To do ::
Every record below must come back exactly as written, with the images dropped.

Data extracts ::

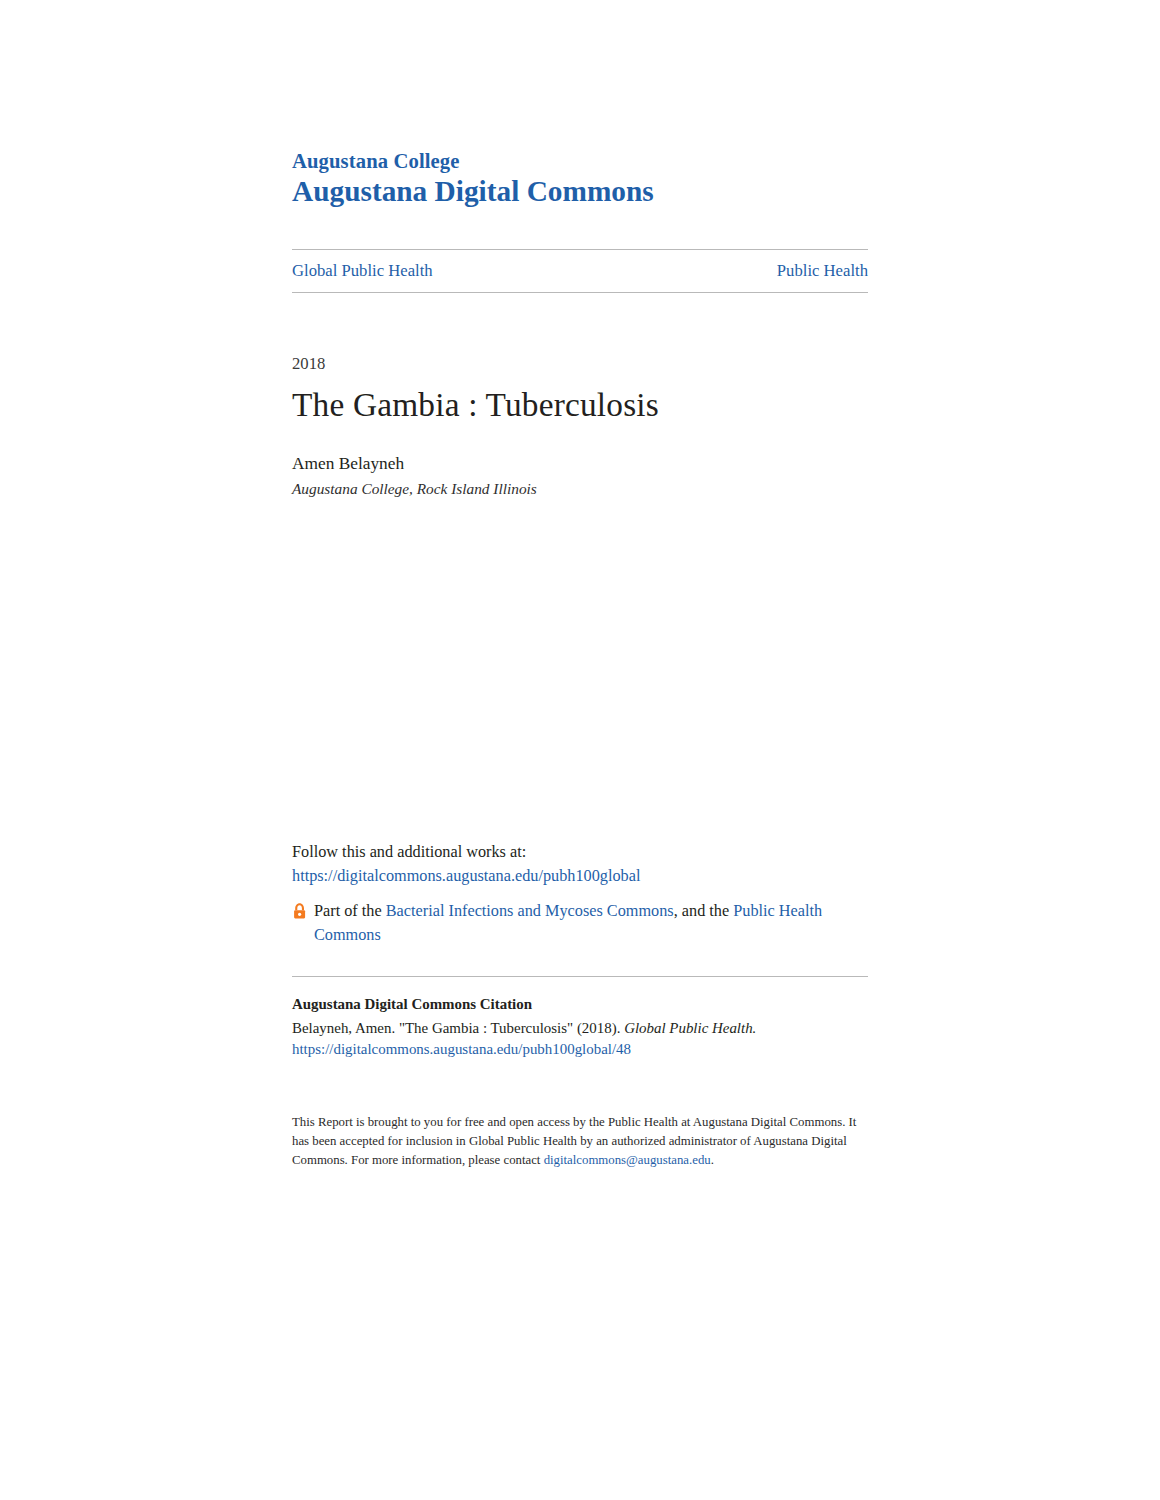Augustana College
Augustana Digital Commons
Global Public Health
Public Health
2018
The Gambia : Tuberculosis
Amen Belayneh
Augustana College, Rock Island Illinois
Follow this and additional works at: https://digitalcommons.augustana.edu/pubh100global
Part of the Bacterial Infections and Mycoses Commons, and the Public Health Commons
Augustana Digital Commons Citation
Belayneh, Amen. "The Gambia : Tuberculosis" (2018). Global Public Health.
https://digitalcommons.augustana.edu/pubh100global/48
This Report is brought to you for free and open access by the Public Health at Augustana Digital Commons. It has been accepted for inclusion in Global Public Health by an authorized administrator of Augustana Digital Commons. For more information, please contact digitalcommons@augustana.edu.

Exercise output ::
Augustana College
Augustana Digital Commons
Global Public Health
Public Health
2018
The Gambia : Tuberculosis
Amen Belayneh
Augustana College, Rock Island Illinois
Follow this and additional works at: https://digitalcommons.augustana.edu/pubh100global
Part of the Bacterial Infections and Mycoses Commons, and the Public Health Commons
Augustana Digital Commons Citation
Belayneh, Amen. "The Gambia : Tuberculosis" (2018). Global Public Health.
https://digitalcommons.augustana.edu/pubh100global/48
This Report is brought to you for free and open access by the Public Health at Augustana Digital Commons. It has been accepted for inclusion in Global Public Health by an authorized administrator of Augustana Digital Commons. For more information, please contact digitalcommons@augustana.edu.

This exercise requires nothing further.